Si elle n'est pas encore capable d'imiter l'intelligence humaine, l'intelligence artificielle peut désormais reproduire certains des mécanismes du cerveau humain. Les dernières semaines ont ainsi vu plusieurs outils démocratiser les avancées de l'intelligence artificielle dite "générative", qui s'appuie sur les techniques d'apprentissage à grande échelle des réseaux neuronaux pour créer des productions originales et cohérentes.
Le plus célèbre d'entre eux est sans nul doute le modèle de traitement de langage naturel ChatGPT, le phénomène technologique de ce début d'année qui cumule déjà des millions d'utilisateurs à travers le monde. Dans son sillage, des modèles d’apprentissages spécialisés dans la création de visuels, comme Midjourney ou Dall-E, capables de générer des images originales à partir de simples commandes écrites, ont aussi fait irruption dans le paysage médiatique, bousculant les secteurs de l'enseignement, du marketing et de la création.
Alors que les investisseurs s'arrachent ces nouvelles coqueluches du monde de l'intelligence artificielle, Google prépare sa contre-attaque. Attaqué sur son modèle, le géant publicitaire américain, qui investit depuis longtemps dans le machine learning, prévoirait de lancer une vingtaine de produits liés à l'IA au printemps prochain lors de sa grande conférence annuelle Google I/O, explorant de nombreux domaines, dont la création musicale.
Dans cette perspective, Google a publié le 26 janvier une première note scientifique sur MusicLM, un modèle capable de créer de la musique virtuelle dans n'importe quel genre sur simple demande. Cette IA, entraînée à partir d'une base de données de 280.000 heures de musique, fonctionne à partir de "prompts": il suffit de décrire dans une commande textuelle le genre de musique, la mélodie, l'ambiance ou les instruments souhaités pour qu'elle génère des fichiers sonores de 24 Hz cohérents de plusieurs minutes.

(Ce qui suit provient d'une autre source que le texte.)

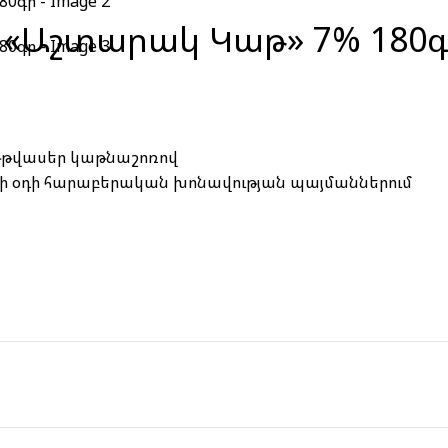
 «Աշտարակ Կաթ» 7% 180
թթվասեր կաթնաշոռով
ելի օդի հարաբերական խոնավության պայմաններում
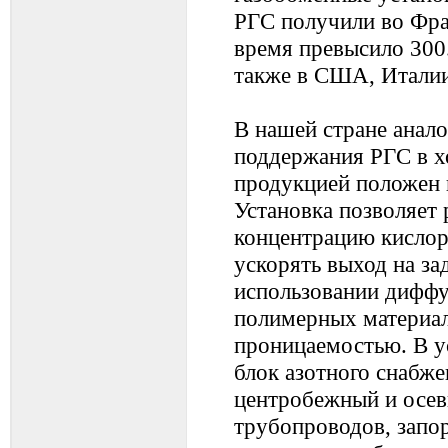
РГС получили во Фра
время превысило 300
также в США, Италии
В нашей стране анал
поддержания РГС в х
продукцией положен 
Установка позволяет 
концентрацию кислоро
ускорять выход на з
использовании дифф
полимерных материал
проницаемостью. В у
блок азотного снабже
центробежный и осев
трубопроводов, запо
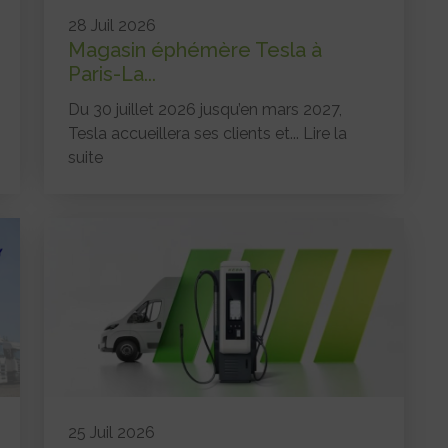
28 Juil 2026
Magasin éphémère Tesla à
Paris-La...
Du 30 juillet 2026 jusqu’en mars 2027,
Tesla accueillera ses clients et...
Lire la
suite
25 Juil 2026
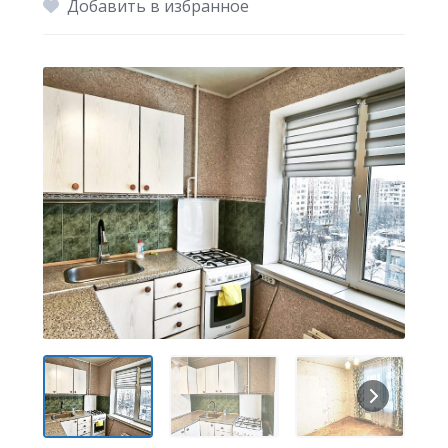
Добавить в избранное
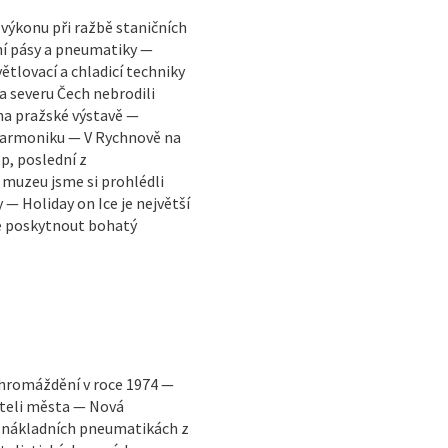
výkonu při ražbě staničních
ní pásy a pneumatiky —
tlovací a chladicí techniky
a severu Čech nebrodili
na pražské výstavě —
 harmoniku — V Rychnově na
p, poslední z
uzeu jsme si prohlédli
 — Holiday on Ice je největší
é poskytnout bohatý
hromáždění v roce 1974 —
iteli města — Nová
 nákladních pneumatikách z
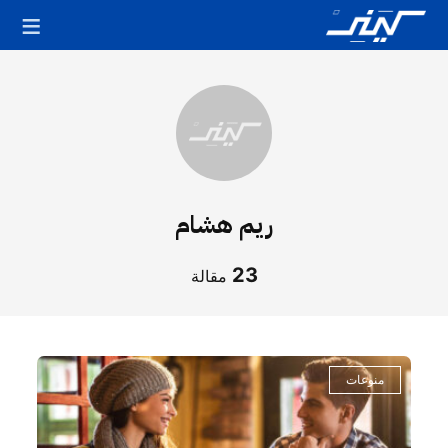
ريم هشام
23
مقالة
مقالات
الكاتب
منوعات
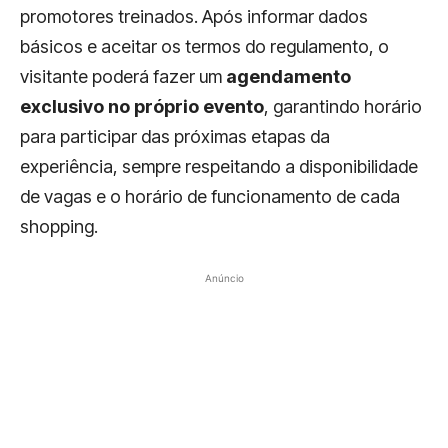
promotores treinados. Após informar dados
básicos e aceitar os termos do regulamento, o
visitante poderá fazer um
agendamento
exclusivo no próprio evento
, garantindo horário
para participar das próximas etapas da
experiência, sempre respeitando a disponibilidade
de vagas e o horário de funcionamento de cada
shopping.
Anúncio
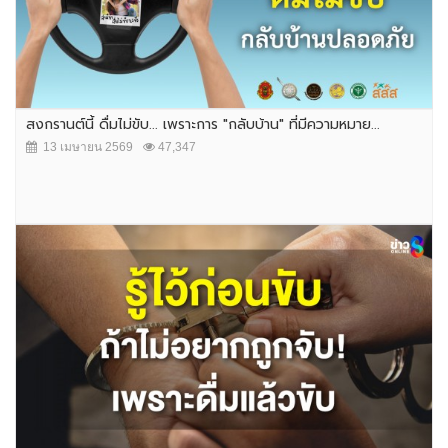
สงกรานต์นี้ ดื่มไม่ขับ... เพราะการ "กลับบ้าน" ที่มีความหมาย...
13 เมษายน 2569
47,347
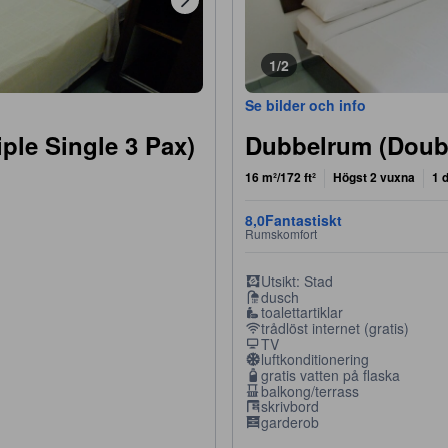
1/2
Se bilder och info
iple Single 3 Pax)
Dubbelrum (Doub
16 m²/172 ft²
Högst 2 vuxna
1 
8,0
Fantastiskt
Rumskomfort
Utsikt: Stad
dusch
toalettartiklar
trådlöst internet (gratis)
TV
luftkonditionering
gratis vatten på flaska
balkong/terrass
skrivbord
garderob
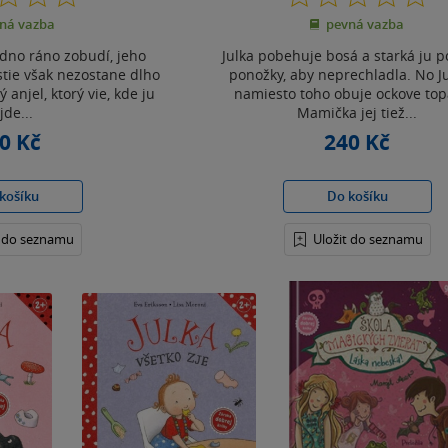
z
z
ná vazba
pevná vazba
5
5
hvězdiček
hvězdiček
edno ráno zobudí, jeho
Julka pobehuje bosá a starká ju p
tie však nezostane dlho
ponožky, aby neprechladla. No Ju
 anjel, ktorý vie, kde ju
namiesto toho obuje ockove top
jde...
Mamička jej tiež...
0 Kč
240 Kč
košíku
Do košíku
t do seznamu
Uložit do seznamu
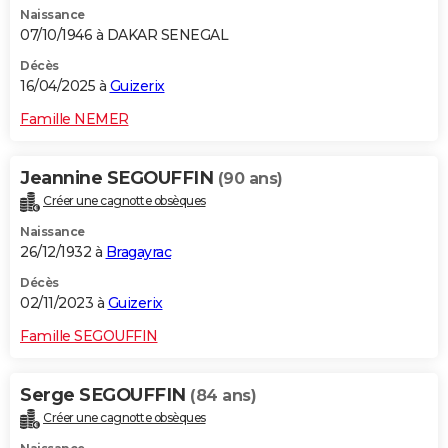
Naissance
City break
Voyage de noces
Climat
Destinations
Voyage nature
Forum
+
PHOTO
07/10/1946 à DAKAR SENEGAL
GUIDES D'ACHAT
Décès
16/04/2025 à
Guizerix
BONS PLANS
Famille NEMER
CARTE DE VOEUX
Jeannine SEGOUFFIN
(90 ans)
Carte Bonne année
Carte Pâques
Carte de Noël
Carte Saint-Valentin
Carte d'anniversaire
DICTIONNAIRE
Créer une cagnotte obsèques
Biographies
Expressions
Dictionnaire
Citations
Proverbes
PROGRAMME TV
Naissance
26/12/1932 à
Bragayrac
COPAINS D'AVANT
Décès
02/11/2023 à
Guizerix
Se connecter
Collèges
Universités
Service militaire
S'inscrire
Lycées
Primaires
Entreprises
Avis de recherche
AVIS DE DÉCÈS
Famille SEGOUFFIN
FORUM
Lifestyle
Sport
Television
Cinema
Bricolage
Culture
Auto
Voyage
Serge SEGOUFFIN
(84 ans)
Créer une cagnotte obsèques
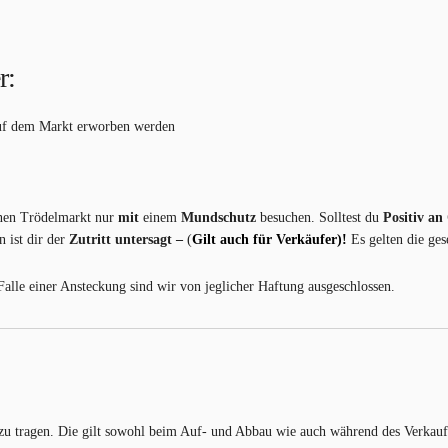
r:
uf dem Markt erworben werden
inen Trödelmarkt nur
mit
einem
Mundschutz
besuchen. Solltest du
Positiv an
 ist dir der
Zutritt untersagt –
(
Gilt auch für Verkäufer)!
Es gelten die ge
alle einer Ansteckung sind wir von jeglicher Haftung ausgeschlossen.
 zu tragen. Die gilt sowohl beim Auf- und Abbau wie auch während des Verkauf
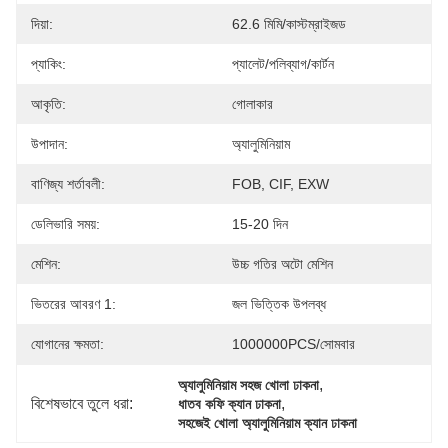
দিয়া:
62.6 মিমি/কাস্টম্রাইজড
প্যাকিং:
প্যালেট/পলিব্যাগ/কার্টন
আকৃতি:
গোলাকার
উপাদান:
অ্যালুমিনিয়াম
বাণিজ্য শর্তাবলী:
FOB, CIF, EXW
ডেলিভারি সময়:
15-20 দিন
মেশিন:
উচ্চ গতির অটো মেশিন
ভিতরের আবরণ 1:
জল ভিত্তিক উপলব্ধ
যোগানের ক্ষমতা:
1000000PCS/সোমবার
, 
অ্যালুমিনিয়াম সহজ খোলা ঢাকনা
বিশেষভাবে তুলে ধরা:
, 
ধাতব কফি ক্যান ঢাকনা
সহজেই খোলা অ্যালুমিনিয়াম ক্যান ঢাকনা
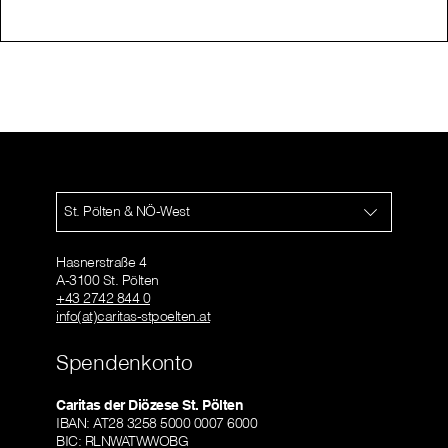
St. Pölten & NÖ-West
Hasnerstraße 4
A-3100 St. Pölten
+43 2742 844 0
info(at)caritas-stpoelten.at
Spendenkonto
Caritas der Diözese St. Pölten
IBAN: AT28 3258 5000 0007 6000
BIC: RLNWATWWOBG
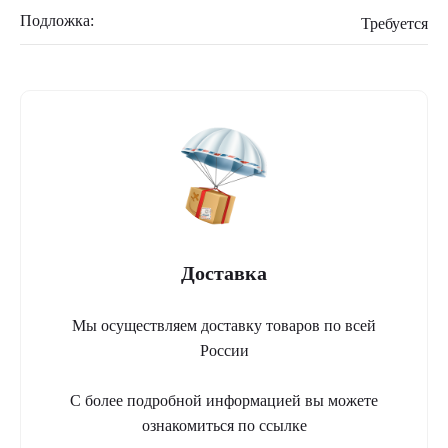
Подложка:
Требуется
Доставка
Мы осуществляем доставку товаров по всей
России
С более подробной информацией вы можете
ознакомиться по ссылке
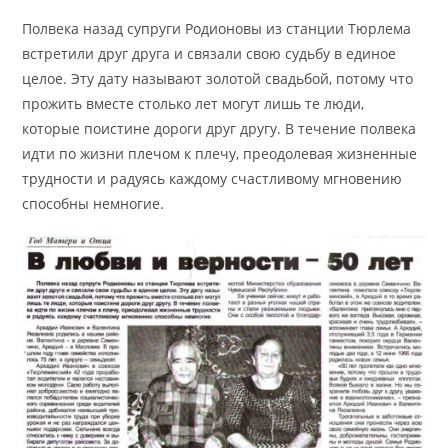
Полвека назад супруги Родионовы из станции Тюрлема
встретили друг друга и связали свою судьбу в единое
целое. Эту дату называют золотой свадьбой, потому что
прожить вместе столько лет могут лишь те люди,
которые поистине дороги друг другу. В течение полвека
идти по жизни плечом к плечу, преодолевая жизненные
трудности и радуясь каждому счастливому мгновению
способны немногие.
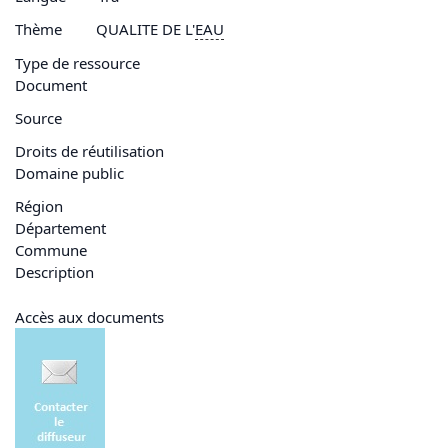
Thème
QUALITE DE L'
EAU
Type de ressource
Document
Source
Droits de réutilisation
Domaine public
Région
Département
Commune
Description
Accès aux documents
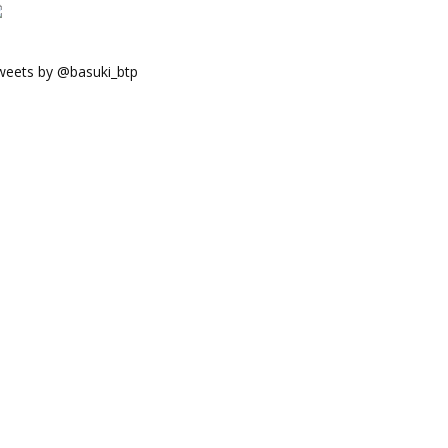
weets by @basuki_btp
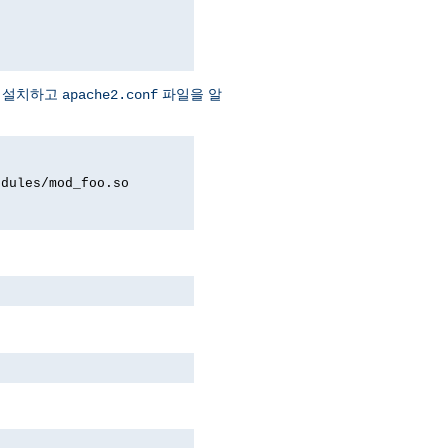
에 설치하고
파일을 알
apache2.conf
odules/mod_foo.so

Pour accompagner leur article scientifique, les chercheurs de Google ont mis en ligne un site illustrant les capacités de leur algorithme musical. On y trouve par exemple des morceaux de 30 secondes illustrant "la bande originale d'un jeu d'arcade, rapide et optimiste, avec un riff de guitare accrocher" ou "une fusion de reggaeton et de musique dance électronique avec un son spatial d'un autre monde donnant l'impression d'être perdu dans l'espace et évoquant un sentiment d'émerveillement et de crainte", mais aussi des productions de 5 minutes de "techno mélodique" ou de "jazz relaxant".
Outre ces échantillons, le site comporte un mode "histoire" montre comment l'IA arrive à combiner plusieurs commandes (musique pour méditer, se réveiller puis courir) pour générer une bande son progressive. Un mode "Conditionnement" permet de générer de multiples déclinaisons d'un même air, en l'occurrence Bella Ciao décliné à la guitare, en fredonnant, au saxophone, au synthétiseur électronique ou en version air d'opéra.
Même si tous les sons ne sont pas très aboutis, la plateforme donne à voir un aperçu des capacités de l'algorithme, qui serait, d'après les ingénieurs de Google, largement au-dessus des modèles précédents. Contrairement à ChatGPT, le programme n'a pas été rendu accessible au public. Les chercheurs de Google expliquent que le développement de ce type d'IA soulève des problèmes de copyright, leur modèle s'entraînant sur des œuvres qui sont protégées par le droit d'auteur. D'autres projets de générateurs sont dans les cartons en parallèle, notamment Jukebox par OpenAI. Le site spécialisé TechCrunch rappelle que plusieurs procès en cours devant les tribunaux américains devraient préciser le cadre juridique en vigueur à l'avenir autour de ces systèmes d'aide à la création musicale.